Not that you're wrong, but [citation needed]. Mainly because you use a microSD card to boot the Raspberry Pi. Also, in my Yearbook class in high school, we almost never formatted(?) our cards. Granted, they were only 32 GB or less to avoid SDXC, but still.
This was mostly from a personal experience of running couple of dozens Raspberry Pies. To elaborate:

- Cheap cards would start corrupting right in the middle of first "apt-get update && apt-get upgrade";

- SanDisk Extreme Pro 16GB fared much better, but still we had several failures after half-a-year;

- Failure mode in both cases - corruption in superblocks and inodes, journal doesn't help much when recovering (we use ext4).

As a result, we settled on splitting each card into two root partitions - active and standby. To upgrade, overwrite standby one with dd, switch active/standby by editing /boot/cmdline.txt, and reboot.

I have had half a dozen SD cards fail (corrupted) on my RPi in a 4 month period - but it turned out to be caused by anaemic power supply. I never got a corrupted SD card since I got a 2.5 Amp adaptor - this was 18 months ago with the very same RPi.
Quite often with the RPi, the problem is more failed-to-shutdown than FLASH-failure.

People unplug those things without shutting them down correctly.... quite possibly that was the problem, nothing inherent to FLASH or SD cards.

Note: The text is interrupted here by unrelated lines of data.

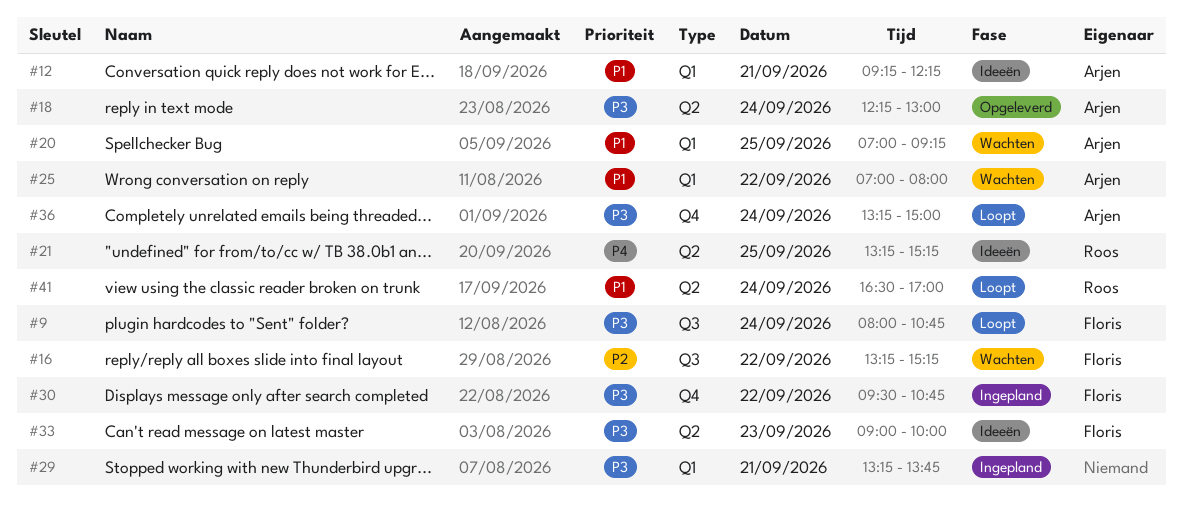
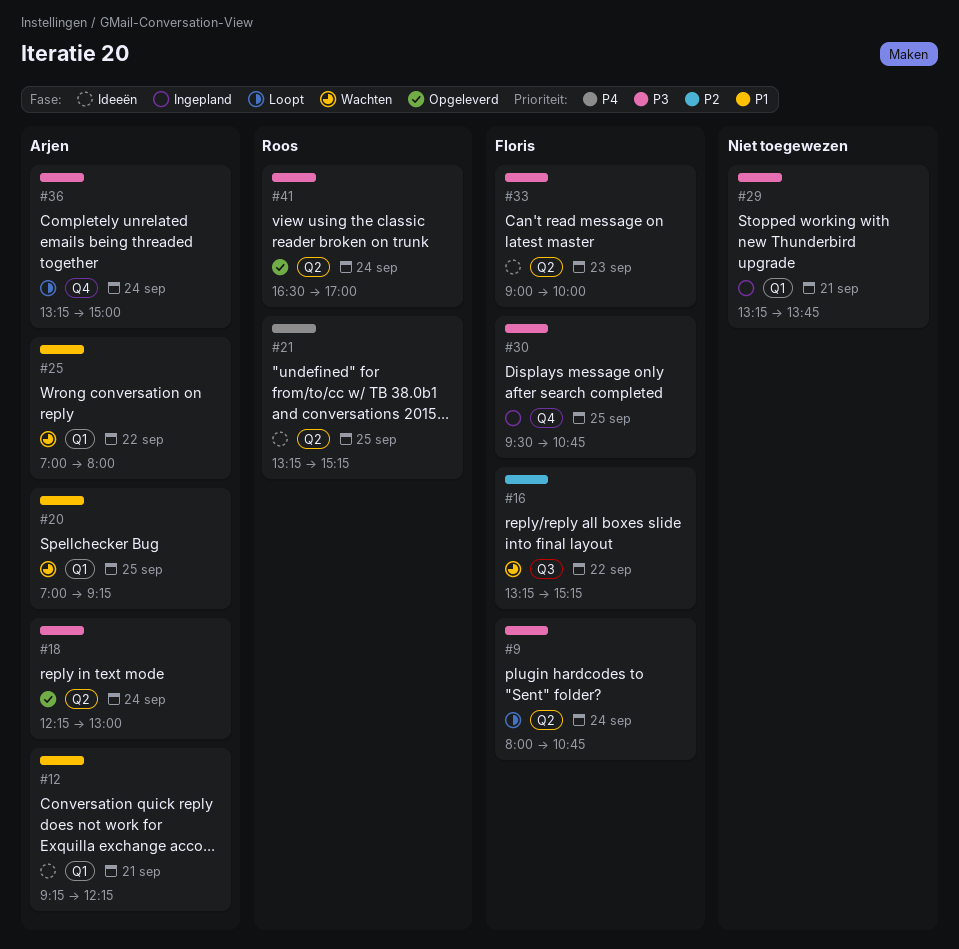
#9, label: Q3 -> Q2
#30, day: Sep 22 -> Sep 25
#41, status: Loopt -> Opgeleverd
#41, priority: P1 -> P3

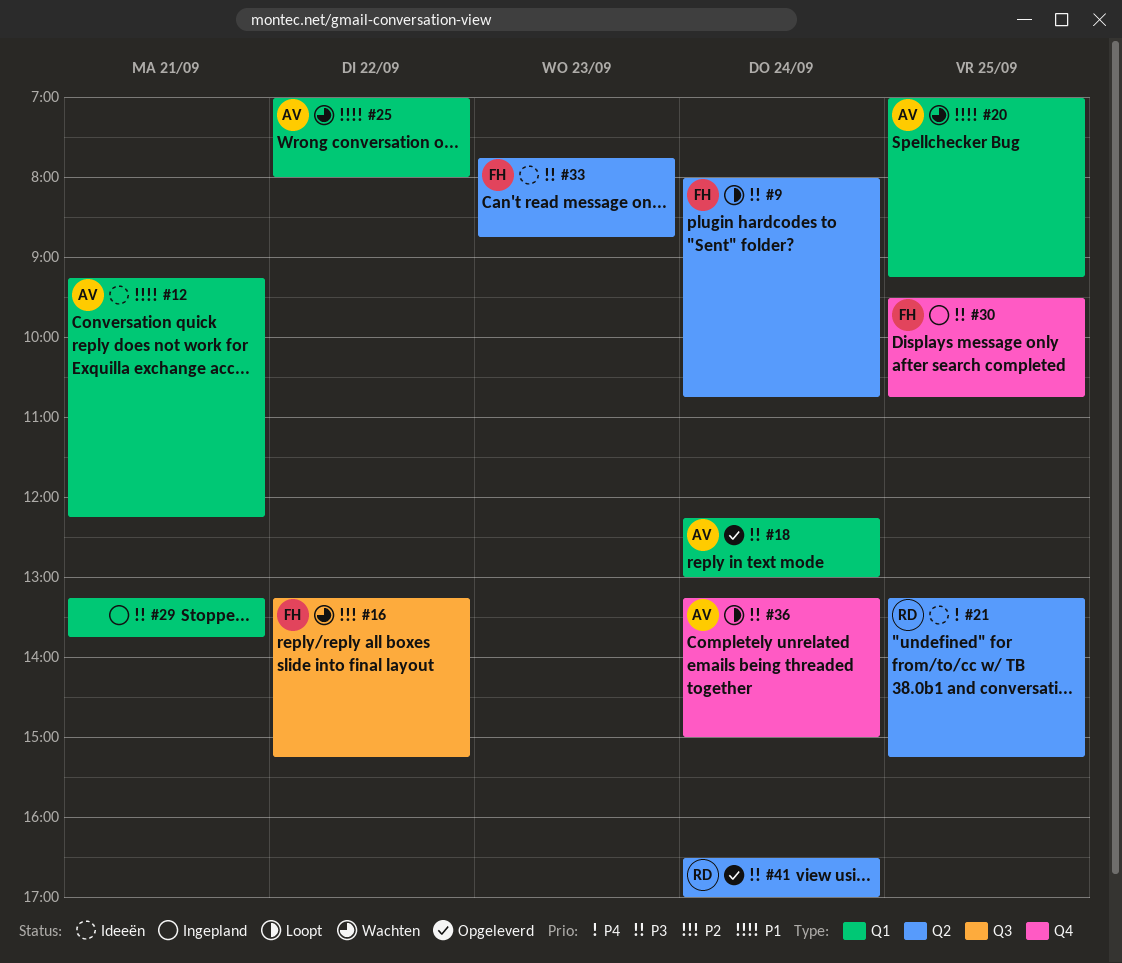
#18, label: Q2 -> Q1
#33, begins: 09:00 -> 07:45
#33, ends: 10:00 -> 08:45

Why were you avoiding SDXC? Was it a technical deficiency in SDXC or limitation in your hhardware?
We did have a few cameras that supported SDXC, but the majority didnt. It was easier to just use SDHC and not have to worry about what card works in what camera. Besides, 32 GB was plenty because we almost never shot in RAW (high schoolers aren't professionals); I think only me and 3 others knew about working with RAW.

So to answer your question, space wasn't a premium, and because of the technical and human limitations of SDHC vs SDXC. I'm sure some of those cameras had firmware updates that would add SDXC support, but we didn't need it.

I'm not the parent, but SDXC on my Raspberry Pi causes kernel panics after ~6 hours of operation. It's entirely annoying.
Are you formatted as exFAT? Because it's my understanding that Windows will refuse to format an SDXC as anything but.
I believe it was ext3 or ext4, but I'd have to look.